TEXTO PROPORCIONADO:
= = =
Para lograr el objetivo de “Otro mundo es posible” es necesario en primer lugar romper el poder de capital. En segundo lugar hacer una redefinición de lo que es el sujeto revolucionario en nuestros días; porque el problema es lo que pasó con el marxismo después de Marx, porque hubo una reducción del concepto de sujeto revolucionario, porque para Marx los trabajadores no sólo eran músculo y fuerza de revolución, sino también raciocinio y mente de revolución. Pero después de Marx se tergiversó el marxismo: la conciencia para cambiar la sociedad era algo que poseían los intelectuales y pensadores; y se suponía que las masas no tenían esa conciencia, por tanto era necesario un partido vanguardista para dar esta conciencia a las masas. El primero que planteó esto fue Kautsky, pero después fue Lenin con su trabajo “Qué hacer” que tiene esta concepción muy estrecha de lo que es un sujeto revolucionario. En realidad se trató a las masas no como sujetos, sino como objetos, y era necesario darles conciencia a estos objetos. Pero cuando nosotros tenemos esta concepción, estamos repitiendo la división de clases del capitalismo en trabajo manual y trabajo mental. Y si nosotros repetimos esto en un gobierno revolucionario de izquierda, nosotros vamos a tener revoluciones que van a terminar abortando.
= = =
LISTADO DE DATOS:
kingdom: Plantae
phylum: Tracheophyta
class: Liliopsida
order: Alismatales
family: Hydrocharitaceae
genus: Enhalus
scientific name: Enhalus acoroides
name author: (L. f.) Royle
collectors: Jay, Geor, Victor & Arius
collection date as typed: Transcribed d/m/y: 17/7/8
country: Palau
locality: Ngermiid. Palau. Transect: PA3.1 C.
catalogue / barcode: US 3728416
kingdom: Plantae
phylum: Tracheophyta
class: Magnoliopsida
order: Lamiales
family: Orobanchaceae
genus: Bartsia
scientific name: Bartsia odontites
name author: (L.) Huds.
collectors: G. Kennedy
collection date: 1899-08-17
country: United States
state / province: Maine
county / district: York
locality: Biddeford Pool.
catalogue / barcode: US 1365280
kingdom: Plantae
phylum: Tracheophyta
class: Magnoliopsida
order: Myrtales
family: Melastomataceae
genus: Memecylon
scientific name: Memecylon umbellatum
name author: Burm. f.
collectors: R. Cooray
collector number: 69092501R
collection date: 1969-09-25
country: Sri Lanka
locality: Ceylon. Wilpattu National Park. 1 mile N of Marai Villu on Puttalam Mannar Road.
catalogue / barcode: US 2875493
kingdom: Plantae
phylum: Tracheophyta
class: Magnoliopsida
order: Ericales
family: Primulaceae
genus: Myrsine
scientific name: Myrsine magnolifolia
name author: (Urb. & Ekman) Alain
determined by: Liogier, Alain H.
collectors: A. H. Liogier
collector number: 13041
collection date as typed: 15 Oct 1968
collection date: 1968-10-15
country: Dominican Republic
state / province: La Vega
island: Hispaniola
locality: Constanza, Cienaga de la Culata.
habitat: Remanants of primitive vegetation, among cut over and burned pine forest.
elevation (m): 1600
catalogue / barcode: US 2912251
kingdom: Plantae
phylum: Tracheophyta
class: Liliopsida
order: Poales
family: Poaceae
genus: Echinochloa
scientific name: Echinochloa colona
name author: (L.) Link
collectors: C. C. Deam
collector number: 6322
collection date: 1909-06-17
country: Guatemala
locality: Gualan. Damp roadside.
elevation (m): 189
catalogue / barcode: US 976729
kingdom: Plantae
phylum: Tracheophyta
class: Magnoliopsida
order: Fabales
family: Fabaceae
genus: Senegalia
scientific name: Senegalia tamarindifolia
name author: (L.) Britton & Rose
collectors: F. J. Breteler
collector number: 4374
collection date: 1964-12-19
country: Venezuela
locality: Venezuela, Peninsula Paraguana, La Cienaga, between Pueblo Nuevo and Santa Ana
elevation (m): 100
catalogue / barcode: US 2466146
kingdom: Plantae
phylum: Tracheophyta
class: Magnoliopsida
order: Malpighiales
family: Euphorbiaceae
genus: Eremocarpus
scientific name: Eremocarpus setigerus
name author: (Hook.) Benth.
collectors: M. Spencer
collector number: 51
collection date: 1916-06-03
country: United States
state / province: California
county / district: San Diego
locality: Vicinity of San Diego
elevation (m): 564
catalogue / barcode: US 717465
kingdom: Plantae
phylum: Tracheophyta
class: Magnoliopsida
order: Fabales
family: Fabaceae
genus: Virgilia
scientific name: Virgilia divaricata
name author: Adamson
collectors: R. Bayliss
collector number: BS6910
= = =
COMPRUEBA TU COMPRENSIÓN:
A. Según el texto sobre el sujeto revolucionario, ¿por qué una revolución que atribuye la conciencia solo a intelectuales y pensadores termina abortando? Explícalo en una a tres oraciones.
B. Prosigue el texto sobre el sujeto revolucionario a partir de su última oración.
Para resolver las actividades no hace falta consultar los datos.

RESPUESTAS:
A. Porque esa concepción trata a las masas como objetos a los que hay que dar conciencia, y no como sujetos. Así se repite la división de clases del capitalismo entre trabajo manual y trabajo mental. Si un gobierno revolucionario de izquierda reproduce esa división, sus revoluciones terminan abortando.

B.
Es necesario tener una concepción diferente del sujeto revolucionario, dándonos cuenta de que la gente tiene esperanzas, ideas y realiza actividades revolucionarias que no son sólo praxis sino también fuente de teorías para cambios sociales. Por ejemplo es muy interesante el desarrollo del movimiento feminista en los Estados Unidos en los años 60 y 70 porque se dio dentro de la izquierda, porque se suponía que los líderes y pensadores tenían que ser hombres y las mujeres podían apoyar con el cuidado de los niños y la preparación de alimentos; y las mujeres se rebelaron contra eso, de allí surgen los movimientos feministas, como una respuesta contra la posición masculina al interior de la izquierda.
Y finalmente, para lograr un nuevo mundo, es necesario tener una concepción emancipatoria, esto es muy amplio, yo uso la palabra filosofía, pero no se trata de algo académico y puramente intelectual. Se trata de algo que debe ser forjado por mucha gente y no por unos pocos intelectuales y pensadores. Para mí la dialéctica hegeliana y el marxismo de Marx nos pueden ayudar mucho, pero no como la Biblia, sino que hay que recrear esta filosofía, porque incluso las ideas políticas de Hegel fueron eurocéntricas y hasta racistas; pero la construcción de la dialéctica es algo muy universal porque allí cabe la historia de la humanidad.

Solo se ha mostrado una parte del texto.